Lane and Terri sat with Rennell at a bare table in the psychiatric conference room of San Quentin Prison, a windowless, ten-by-fifteen cubicle with a chair for the inmate bolted to the floor. As a prisoner under an execution warrant, Rennell was handcuffed, his legs shackled. A burly guard with a baton stood outside.

Lane was dressed in khakis, a work shirt, and tennis shoes. He had greeted Rennell with a power shake and introduced himself in the vernacular; it was his plan, Terri knew, that a black man with a casual air would at some point put Rennell more at ease. But Rennell greeted the doctor as Lane had predicted—with wariness and near-total silence. "If he's retarded," Lane had told Terri, "he'll try to place people into categories, hoping to figure out what their deal is so he can respond appropriately." The role of intermediary fell to Terri.

Rennell slumped in a chair, his eyes fixed exclusively on her. "Tony's an expert," Terri told him. "He can help the judge understand you better."

Rennell hesitated, then slowly nodded, his face devoid of comprehension. "He's just going to talk with us," she continued easily. "Later—not today—he'll help me give you tests."

Rennell's face clouded. "They already give me tests in school."

Terri nodded in acknowledgment. "What kind of tests do you remember?"

"All kinds. Made my head hurt from too many fucking questions."

Lane chuckled appreciatively. "I hear you. We won't pile on quite as many, and we'll break it up a little."

Rennell tilted his head back, eyes fixed on the wall, as though struggling to retrieve a memory. "Mrs. Brooks said I did good," he reported in tones of doubt.

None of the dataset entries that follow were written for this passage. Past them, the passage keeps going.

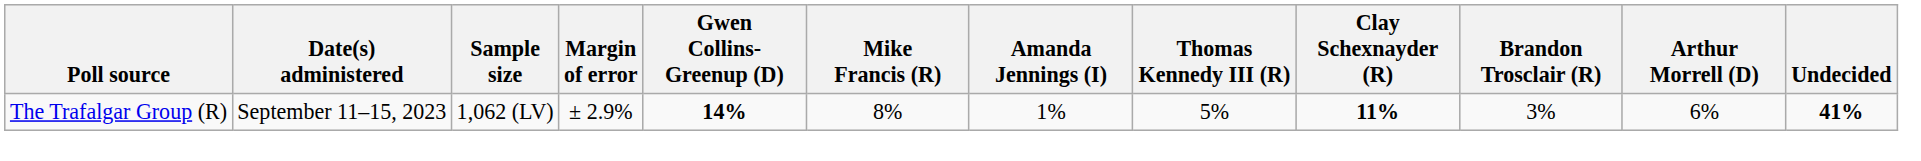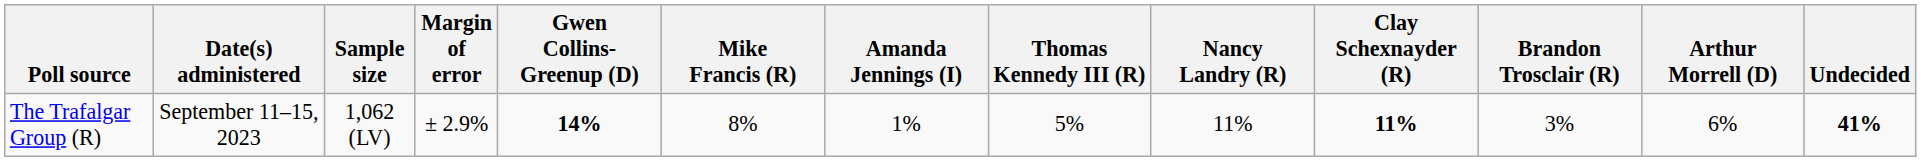+ column: Nancy Landry (R) | 11%
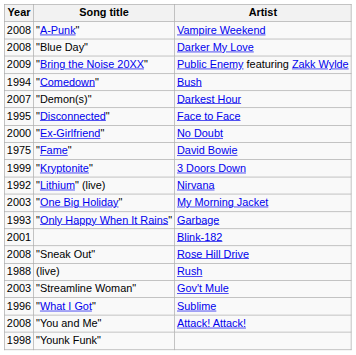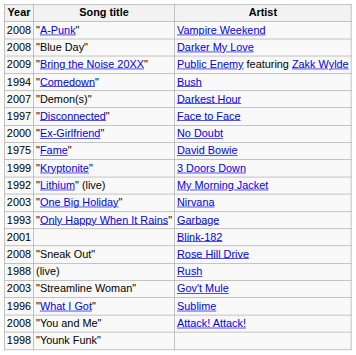"Disconnected" | Year: 1995 -> 1997
"Lithium" (live) | Artist: Nirvana -> My Morning Jacket
"One Big Holiday" | Artist: My Morning Jacket -> Nirvana
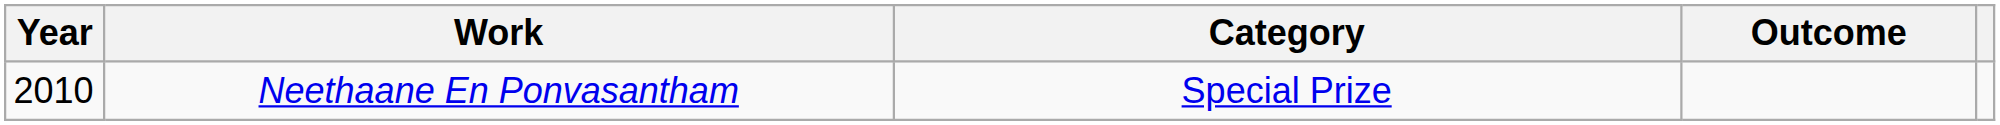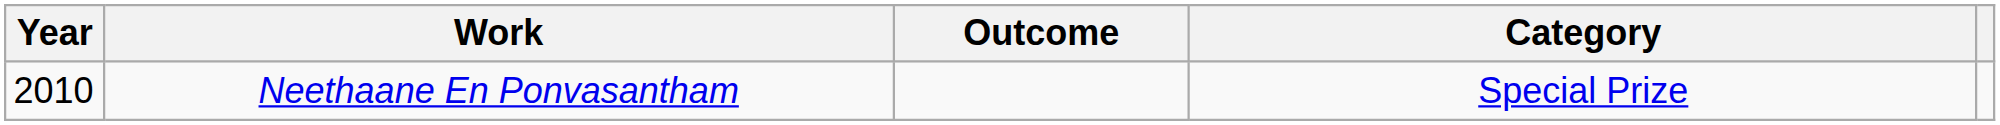columns swapped: Category <-> Outcome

"Mrs. Brooks liked you," Terri assured Rennell. "Still does."

Slowly, his gaze returned to Terri. "You're like Mrs. Brooks," he said. "Sometimes I have dreams about you."

Startled, Terri managed a smile, trying to sort out her own confusion—it was at once the most unguarded thing Rennell had said to her and the most sexually ambiguous. "That's a nice thing to tell me," she answered. "I know Mrs. Brooks was important to you."

Rennell stared at her now, oblivious to Lane. "She was beautiful. She said she missed me every night at home. Like I miss you in my cell."

"Tell me about that," Lane said with amiable curiosity. "Your cell."

The inquiry seemed to startle Rennell from his contemplation of Terri or, perhaps, his memories. In a recalcitrant, near-sullen tone, he asked Lane, "What about?"

Lane gave a casual shrug. "I don't know. Maybe just what it looks like."